>>>

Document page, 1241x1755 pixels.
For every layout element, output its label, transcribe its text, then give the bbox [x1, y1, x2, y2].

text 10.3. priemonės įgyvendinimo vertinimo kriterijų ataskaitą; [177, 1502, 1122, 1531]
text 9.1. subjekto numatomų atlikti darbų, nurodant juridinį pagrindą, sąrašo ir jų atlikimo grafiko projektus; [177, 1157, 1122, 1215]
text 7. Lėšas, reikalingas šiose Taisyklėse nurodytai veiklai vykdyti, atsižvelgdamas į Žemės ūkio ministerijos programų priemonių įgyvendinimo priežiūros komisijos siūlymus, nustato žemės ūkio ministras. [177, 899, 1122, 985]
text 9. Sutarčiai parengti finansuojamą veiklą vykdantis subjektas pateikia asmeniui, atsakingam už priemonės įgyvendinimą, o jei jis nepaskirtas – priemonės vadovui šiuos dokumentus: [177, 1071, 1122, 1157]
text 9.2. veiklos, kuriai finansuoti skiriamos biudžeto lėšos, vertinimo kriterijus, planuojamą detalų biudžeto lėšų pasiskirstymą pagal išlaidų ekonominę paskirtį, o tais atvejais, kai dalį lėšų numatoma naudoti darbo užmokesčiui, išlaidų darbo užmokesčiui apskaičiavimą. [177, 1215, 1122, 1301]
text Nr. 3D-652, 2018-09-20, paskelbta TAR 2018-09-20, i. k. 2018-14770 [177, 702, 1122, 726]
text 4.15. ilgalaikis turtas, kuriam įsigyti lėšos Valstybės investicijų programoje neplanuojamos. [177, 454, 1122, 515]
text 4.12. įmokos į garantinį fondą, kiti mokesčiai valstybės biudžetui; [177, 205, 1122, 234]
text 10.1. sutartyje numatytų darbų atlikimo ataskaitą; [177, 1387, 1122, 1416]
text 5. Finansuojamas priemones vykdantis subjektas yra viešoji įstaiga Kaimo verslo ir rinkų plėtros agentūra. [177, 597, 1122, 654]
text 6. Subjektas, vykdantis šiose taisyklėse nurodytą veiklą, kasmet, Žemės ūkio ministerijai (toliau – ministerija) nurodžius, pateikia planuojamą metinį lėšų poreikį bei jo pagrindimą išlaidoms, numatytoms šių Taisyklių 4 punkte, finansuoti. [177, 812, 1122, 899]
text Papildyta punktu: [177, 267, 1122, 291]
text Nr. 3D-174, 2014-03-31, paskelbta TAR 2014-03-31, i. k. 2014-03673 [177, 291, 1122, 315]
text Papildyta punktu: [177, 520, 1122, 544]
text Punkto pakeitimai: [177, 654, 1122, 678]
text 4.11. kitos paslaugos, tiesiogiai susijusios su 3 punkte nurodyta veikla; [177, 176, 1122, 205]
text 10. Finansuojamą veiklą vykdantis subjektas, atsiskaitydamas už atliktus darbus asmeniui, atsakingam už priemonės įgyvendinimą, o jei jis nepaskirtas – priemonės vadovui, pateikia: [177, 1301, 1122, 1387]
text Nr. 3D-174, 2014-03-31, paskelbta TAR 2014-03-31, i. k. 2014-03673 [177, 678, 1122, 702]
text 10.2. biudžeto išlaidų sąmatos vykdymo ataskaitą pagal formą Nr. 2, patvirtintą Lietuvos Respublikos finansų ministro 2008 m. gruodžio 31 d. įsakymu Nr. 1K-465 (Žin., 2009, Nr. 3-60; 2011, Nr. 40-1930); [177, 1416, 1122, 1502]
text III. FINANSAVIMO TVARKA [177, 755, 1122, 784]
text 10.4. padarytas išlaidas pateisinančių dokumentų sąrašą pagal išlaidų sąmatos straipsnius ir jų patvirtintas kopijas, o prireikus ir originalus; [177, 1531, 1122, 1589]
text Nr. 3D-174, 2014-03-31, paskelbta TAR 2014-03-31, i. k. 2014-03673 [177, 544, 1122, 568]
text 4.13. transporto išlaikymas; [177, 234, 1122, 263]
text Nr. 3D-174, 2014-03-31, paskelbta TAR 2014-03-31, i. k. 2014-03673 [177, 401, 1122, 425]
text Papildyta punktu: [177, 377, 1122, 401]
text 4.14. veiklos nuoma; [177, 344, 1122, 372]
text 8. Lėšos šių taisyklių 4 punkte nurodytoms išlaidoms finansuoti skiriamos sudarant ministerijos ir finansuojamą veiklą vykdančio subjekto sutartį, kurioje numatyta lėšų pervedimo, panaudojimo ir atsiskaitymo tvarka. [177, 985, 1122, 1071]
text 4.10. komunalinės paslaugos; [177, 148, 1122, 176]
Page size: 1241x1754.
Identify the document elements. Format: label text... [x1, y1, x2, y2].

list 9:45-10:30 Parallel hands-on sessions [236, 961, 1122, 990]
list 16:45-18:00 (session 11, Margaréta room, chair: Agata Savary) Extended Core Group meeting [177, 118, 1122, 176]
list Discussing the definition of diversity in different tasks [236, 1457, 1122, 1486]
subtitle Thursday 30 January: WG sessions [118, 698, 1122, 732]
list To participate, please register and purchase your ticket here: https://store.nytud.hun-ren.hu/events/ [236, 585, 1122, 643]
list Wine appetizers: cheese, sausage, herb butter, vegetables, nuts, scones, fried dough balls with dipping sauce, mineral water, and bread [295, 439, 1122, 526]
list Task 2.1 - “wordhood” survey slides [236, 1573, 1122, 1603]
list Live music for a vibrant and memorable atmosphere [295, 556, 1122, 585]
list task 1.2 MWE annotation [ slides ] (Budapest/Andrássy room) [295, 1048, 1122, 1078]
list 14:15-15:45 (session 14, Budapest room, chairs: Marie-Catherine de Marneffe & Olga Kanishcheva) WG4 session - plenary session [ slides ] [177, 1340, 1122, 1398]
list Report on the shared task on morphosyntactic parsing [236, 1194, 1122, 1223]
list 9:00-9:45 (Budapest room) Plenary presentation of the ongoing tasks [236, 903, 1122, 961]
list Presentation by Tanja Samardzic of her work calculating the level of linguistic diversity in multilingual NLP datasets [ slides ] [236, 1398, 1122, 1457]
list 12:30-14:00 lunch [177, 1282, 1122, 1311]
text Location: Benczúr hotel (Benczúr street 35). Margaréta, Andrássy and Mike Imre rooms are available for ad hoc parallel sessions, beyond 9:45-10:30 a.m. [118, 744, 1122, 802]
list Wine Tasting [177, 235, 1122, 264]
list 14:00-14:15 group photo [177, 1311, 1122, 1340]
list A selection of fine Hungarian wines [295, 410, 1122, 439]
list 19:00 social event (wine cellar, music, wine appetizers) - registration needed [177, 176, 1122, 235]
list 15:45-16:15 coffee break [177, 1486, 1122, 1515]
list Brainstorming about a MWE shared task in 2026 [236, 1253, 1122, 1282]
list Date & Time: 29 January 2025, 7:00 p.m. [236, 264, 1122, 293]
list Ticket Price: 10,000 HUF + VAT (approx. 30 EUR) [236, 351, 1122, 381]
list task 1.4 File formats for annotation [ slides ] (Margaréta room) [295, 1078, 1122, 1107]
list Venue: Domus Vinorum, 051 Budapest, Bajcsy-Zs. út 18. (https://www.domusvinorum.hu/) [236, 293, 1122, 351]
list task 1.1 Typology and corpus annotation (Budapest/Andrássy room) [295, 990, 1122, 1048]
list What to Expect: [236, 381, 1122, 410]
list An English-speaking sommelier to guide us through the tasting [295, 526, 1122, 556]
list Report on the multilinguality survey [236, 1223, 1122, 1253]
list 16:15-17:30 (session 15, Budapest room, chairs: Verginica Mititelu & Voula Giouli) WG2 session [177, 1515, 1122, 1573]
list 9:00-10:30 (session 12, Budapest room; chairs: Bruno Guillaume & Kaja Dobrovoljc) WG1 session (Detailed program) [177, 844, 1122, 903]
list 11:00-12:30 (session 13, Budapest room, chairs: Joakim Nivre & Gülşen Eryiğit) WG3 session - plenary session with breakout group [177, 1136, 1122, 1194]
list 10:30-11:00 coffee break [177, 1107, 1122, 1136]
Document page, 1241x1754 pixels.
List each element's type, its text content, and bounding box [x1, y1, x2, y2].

<<<

■ Your goal ■
In the stretch of the listing from its start through the line containing "For every layout", change "transcribe" to "copy" and give those lines again with nothing else altered.

■ Solution below ■
Document page, 1241x1755 pixels.
For every layout element, output its label, copy its text, then give the bbox [x1, y1, x2, y2].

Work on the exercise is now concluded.